Earlier this week, Sen. Steve Ogden and Lt. Gov. David Dewhurst made the claim that Medicaid would require another $1 billion from the budget, and that this would constrain the budget reconciliation committee as it tries to fund everything that’s been appropriated. I thought that sounded ominous, but to others it sounds overblown.
[P]owerful lawmakers usually low-ball what Medicaid will cost to help them balance the budget. But now, they are “high-balling,” or maybe we should say “true-balling” them? What gives?
Normally, after knowingly putting into the budget too little money for Medicaid, lawmakers then come back the next session and pass a stopgap spending bill. It plugs holes in the soon-to-be-history two year budget, with Medicaid the biggest shortfall, usually. Because Medicaid is an entitlement, recipients get seen and their medical bills get paid.
But this session, [the Legislative Budget Board] has suddenly upped its projections so that they actually exceed the commission’s for two of the next three years. How unusual.
I asked [former state Medicaid program official Anne Dunkelberg] if she thought Senate GOP leaders are trying to discourage passage of any more bills that would authorize more spending, in areas such as children’s health care or expanded pre-kindergarten instruction.
Her response:
“After 20-plus years of tracking Texas Medicaid budgets, it is hard not to be a little sceptical when there is such a noticeable change in assumptions. For the last decade or more, when major assumptions have changed mid-session, it has always been to lower the Medicaid budget total, so you really take notice when they take it in the other direction. The HHSC agency folks think this is just the LBB coming to their senses about the true cost of the program, but a darker interpretation could certainly be that there is a desire to slow the momentum behind the movement to provide more uninsured kids health care and expand acces to pre-K.

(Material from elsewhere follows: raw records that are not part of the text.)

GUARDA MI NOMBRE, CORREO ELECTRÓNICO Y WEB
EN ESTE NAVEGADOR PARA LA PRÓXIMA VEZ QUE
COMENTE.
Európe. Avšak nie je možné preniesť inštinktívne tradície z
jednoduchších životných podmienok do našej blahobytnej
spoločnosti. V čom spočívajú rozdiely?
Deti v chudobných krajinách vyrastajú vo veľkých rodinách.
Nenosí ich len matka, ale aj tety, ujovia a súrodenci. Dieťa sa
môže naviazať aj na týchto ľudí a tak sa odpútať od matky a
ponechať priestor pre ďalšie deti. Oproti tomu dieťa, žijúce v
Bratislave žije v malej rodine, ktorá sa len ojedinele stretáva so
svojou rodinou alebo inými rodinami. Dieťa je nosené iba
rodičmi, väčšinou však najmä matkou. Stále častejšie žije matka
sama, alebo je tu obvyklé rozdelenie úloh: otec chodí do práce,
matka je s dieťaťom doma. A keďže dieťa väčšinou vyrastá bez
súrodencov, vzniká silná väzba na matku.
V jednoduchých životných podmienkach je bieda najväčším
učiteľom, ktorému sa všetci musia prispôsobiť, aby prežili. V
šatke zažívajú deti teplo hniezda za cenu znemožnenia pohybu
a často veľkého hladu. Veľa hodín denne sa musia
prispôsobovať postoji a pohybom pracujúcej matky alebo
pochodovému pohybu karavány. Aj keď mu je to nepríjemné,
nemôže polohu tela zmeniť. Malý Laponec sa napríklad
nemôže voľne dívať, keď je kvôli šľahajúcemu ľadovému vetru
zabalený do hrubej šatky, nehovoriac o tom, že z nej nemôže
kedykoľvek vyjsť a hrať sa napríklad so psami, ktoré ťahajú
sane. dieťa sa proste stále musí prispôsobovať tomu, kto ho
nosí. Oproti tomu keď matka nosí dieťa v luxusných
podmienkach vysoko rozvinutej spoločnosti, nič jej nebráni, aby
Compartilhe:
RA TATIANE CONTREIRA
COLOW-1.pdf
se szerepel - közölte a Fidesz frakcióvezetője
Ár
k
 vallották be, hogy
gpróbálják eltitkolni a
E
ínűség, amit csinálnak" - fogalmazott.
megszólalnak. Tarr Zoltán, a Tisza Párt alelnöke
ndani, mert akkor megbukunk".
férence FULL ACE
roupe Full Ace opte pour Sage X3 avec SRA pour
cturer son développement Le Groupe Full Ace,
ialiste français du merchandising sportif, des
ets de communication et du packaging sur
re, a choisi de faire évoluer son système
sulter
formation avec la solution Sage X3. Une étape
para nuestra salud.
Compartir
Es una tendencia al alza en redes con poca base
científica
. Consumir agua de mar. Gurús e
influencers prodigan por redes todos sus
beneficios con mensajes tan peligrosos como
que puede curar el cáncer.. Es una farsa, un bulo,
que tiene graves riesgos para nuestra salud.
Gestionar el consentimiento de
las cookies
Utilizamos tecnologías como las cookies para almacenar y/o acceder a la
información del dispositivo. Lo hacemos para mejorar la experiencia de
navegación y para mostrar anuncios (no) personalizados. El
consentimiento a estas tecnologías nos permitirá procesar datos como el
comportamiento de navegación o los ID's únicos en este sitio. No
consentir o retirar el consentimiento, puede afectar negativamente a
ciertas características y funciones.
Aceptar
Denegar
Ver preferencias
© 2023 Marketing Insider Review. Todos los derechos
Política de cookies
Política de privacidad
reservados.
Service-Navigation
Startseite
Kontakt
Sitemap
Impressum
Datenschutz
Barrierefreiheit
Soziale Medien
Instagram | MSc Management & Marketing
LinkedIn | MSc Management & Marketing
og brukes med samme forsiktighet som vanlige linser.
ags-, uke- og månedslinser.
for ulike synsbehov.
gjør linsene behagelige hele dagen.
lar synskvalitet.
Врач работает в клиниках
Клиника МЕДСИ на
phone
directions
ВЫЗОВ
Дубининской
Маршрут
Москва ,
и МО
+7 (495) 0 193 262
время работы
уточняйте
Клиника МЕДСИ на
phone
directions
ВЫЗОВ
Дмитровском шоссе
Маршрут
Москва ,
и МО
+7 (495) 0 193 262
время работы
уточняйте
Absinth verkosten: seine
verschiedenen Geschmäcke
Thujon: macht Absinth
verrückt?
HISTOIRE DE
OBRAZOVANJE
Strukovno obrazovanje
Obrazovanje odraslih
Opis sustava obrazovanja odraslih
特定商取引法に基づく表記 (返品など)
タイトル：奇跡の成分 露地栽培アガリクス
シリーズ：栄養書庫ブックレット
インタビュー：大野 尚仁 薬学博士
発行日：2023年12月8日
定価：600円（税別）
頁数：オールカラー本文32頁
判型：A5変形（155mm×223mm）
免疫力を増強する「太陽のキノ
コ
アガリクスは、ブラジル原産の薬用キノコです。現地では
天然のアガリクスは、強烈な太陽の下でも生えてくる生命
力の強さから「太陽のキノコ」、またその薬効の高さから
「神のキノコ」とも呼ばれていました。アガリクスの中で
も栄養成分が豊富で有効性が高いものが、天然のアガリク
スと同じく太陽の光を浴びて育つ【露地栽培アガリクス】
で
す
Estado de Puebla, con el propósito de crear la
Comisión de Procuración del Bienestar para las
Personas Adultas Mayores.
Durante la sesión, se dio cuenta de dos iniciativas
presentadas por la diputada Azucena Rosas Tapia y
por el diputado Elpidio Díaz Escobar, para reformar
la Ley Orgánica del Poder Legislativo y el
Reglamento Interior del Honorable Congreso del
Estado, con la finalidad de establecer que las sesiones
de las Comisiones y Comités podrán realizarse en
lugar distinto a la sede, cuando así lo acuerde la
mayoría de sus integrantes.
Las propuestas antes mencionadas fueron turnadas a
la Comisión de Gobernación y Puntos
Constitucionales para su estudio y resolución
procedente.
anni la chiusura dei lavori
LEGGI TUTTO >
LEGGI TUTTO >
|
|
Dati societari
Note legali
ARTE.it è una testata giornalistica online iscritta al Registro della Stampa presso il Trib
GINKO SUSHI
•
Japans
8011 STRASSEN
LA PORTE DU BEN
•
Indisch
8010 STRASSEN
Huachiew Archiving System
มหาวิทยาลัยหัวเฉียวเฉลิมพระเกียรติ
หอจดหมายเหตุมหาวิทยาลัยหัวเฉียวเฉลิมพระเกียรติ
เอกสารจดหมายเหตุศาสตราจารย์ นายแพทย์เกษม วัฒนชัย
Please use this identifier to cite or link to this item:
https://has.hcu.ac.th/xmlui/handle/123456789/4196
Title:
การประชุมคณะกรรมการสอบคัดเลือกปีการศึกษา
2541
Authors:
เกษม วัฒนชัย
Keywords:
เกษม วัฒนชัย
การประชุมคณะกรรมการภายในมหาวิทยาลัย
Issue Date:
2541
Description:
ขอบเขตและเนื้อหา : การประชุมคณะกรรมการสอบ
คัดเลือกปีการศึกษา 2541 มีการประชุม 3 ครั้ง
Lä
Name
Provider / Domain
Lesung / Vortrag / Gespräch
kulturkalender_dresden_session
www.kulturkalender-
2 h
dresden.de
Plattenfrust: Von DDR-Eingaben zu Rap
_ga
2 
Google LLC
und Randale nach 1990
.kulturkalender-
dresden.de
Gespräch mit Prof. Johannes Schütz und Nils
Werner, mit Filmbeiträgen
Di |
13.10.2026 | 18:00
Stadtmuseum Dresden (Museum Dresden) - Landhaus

The timing of that is interesting, given that the Senate just approved a buy-in program for CHIP that would provide health care to more uninsured kids. Patricia Kilday Hart says “Senate leaders are choosing to lock up as much money as possible in paying for entitlements. The practical effect is this will make funding of discretionary programs more difficult.”, to which Burka adds that this is a “created crisis” that is potentially a large point of contention between the House and the Senate negotiators. Clearly, we need to keep an eye on this.